O Estado também apurou que a comissão não eliminou completamente as questões por receio de um processo de improbidade administrativa. Na época em que foi criada, o Ministério Público Federal, questionou a pertinência da varredura e a qualificação das pessoas que fariam a análise.
Professores apostam na ausência de temas controversos de direitos humanos
Com o contexto da elaboração deste Enem, os professores de cursinho apostam que o tema da redação seja mais "chapa-branca" e passe longe de pautas de direitos humanos controversos ao governo, como gênero e meio ambiente. Assuntos considerados secundários, como identidade nacional, também passaram a ser trabalhados com os alunos.
A estudante Marina Moreira, de 20 anos, está no 2º ano de cursinho e afirma ter percebido a mudança nos temas abordados pelos professores.
"Nunca tinha debatido sobre importância do hino, de uma nação nacionalista. Neste ano, tivemos uma tarde só para esses assuntos", contou Marina, que pretende cursar História.
Para a coordenadora de redação do Curso Poliedro, Gabriela Carvalho, a tendência é que o tema deste ano seja "chapa-branca", como na edição de 2017 sobre os desafios da formação educacional de surdos, durante o governo Michel Temer (MDB).

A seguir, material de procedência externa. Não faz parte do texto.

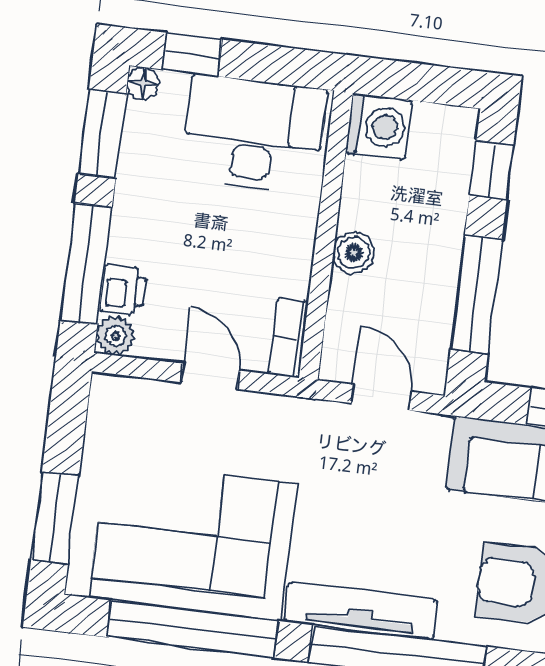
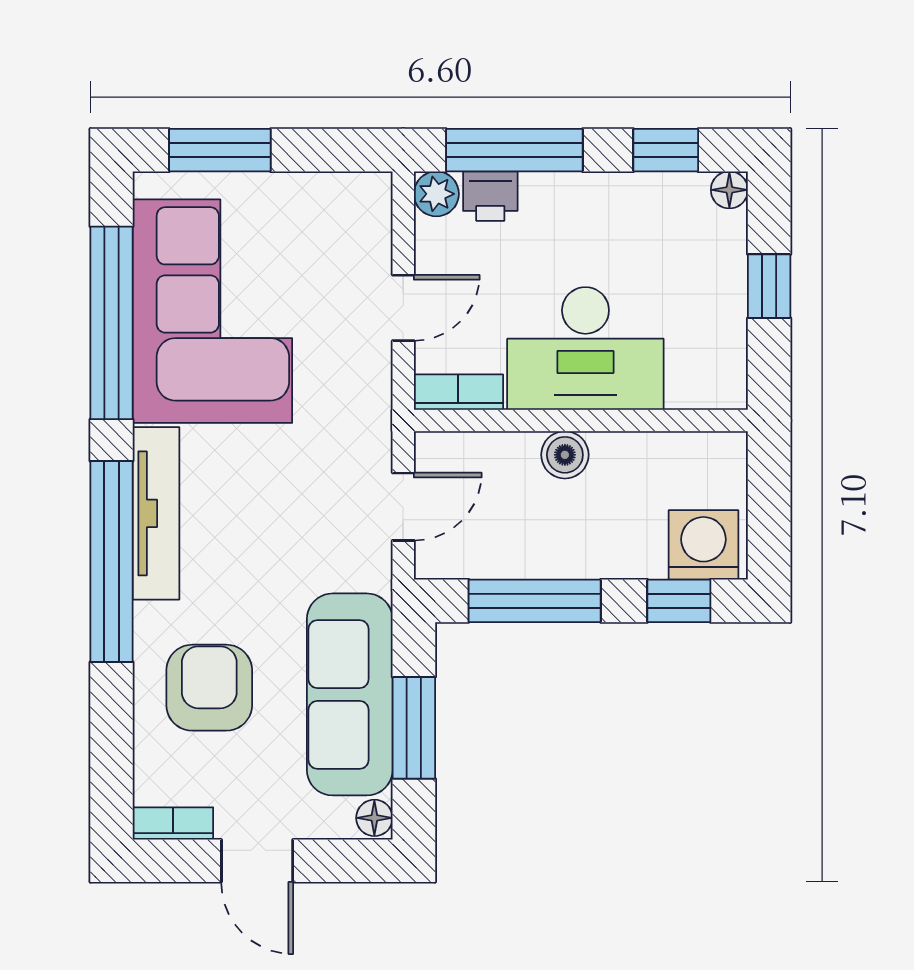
window: (192, 54) -> (769, 286), moved
washing machine: (379, 126) -> (703, 545), moved, turned 180
window: (102, 134) -> (666, 150), width x0.67
desk: (254, 134) -> (585, 349), moved, turned 90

O coordenador de Linguagens do Anglo, Sérgio Paganim, afirma que o Enem sempre esteve alinhado a uma prerrogativa do próprio exame, não de um governo específico. Ele argumenta que a proposta da redação precisa ser polêmica, pois trata-se da natureza da dissertação. Neste ano, diz ele, "a preparação envolve um repertório mais amplo".
Temas sociais voltados para minorias não parecem ser a principal alternativa para o exame, segundo Thiago Braga, professor e autor de Português do Sistema de Ensino pH.
"Existe uma preocupação do Inep em não trazer um tema afete a ideologia do governo vigente", afirmou.
Braga orienta que os estudantes não excluam temas, apenas ampliem. "Há uma variabilidade muito maior. Estamos discutindo assuntos que não falávamos há um ano ou três anos."
Como exemplo, o professor cita assuntos como preocupação moral da família, identidade nacional e controle parental na internet.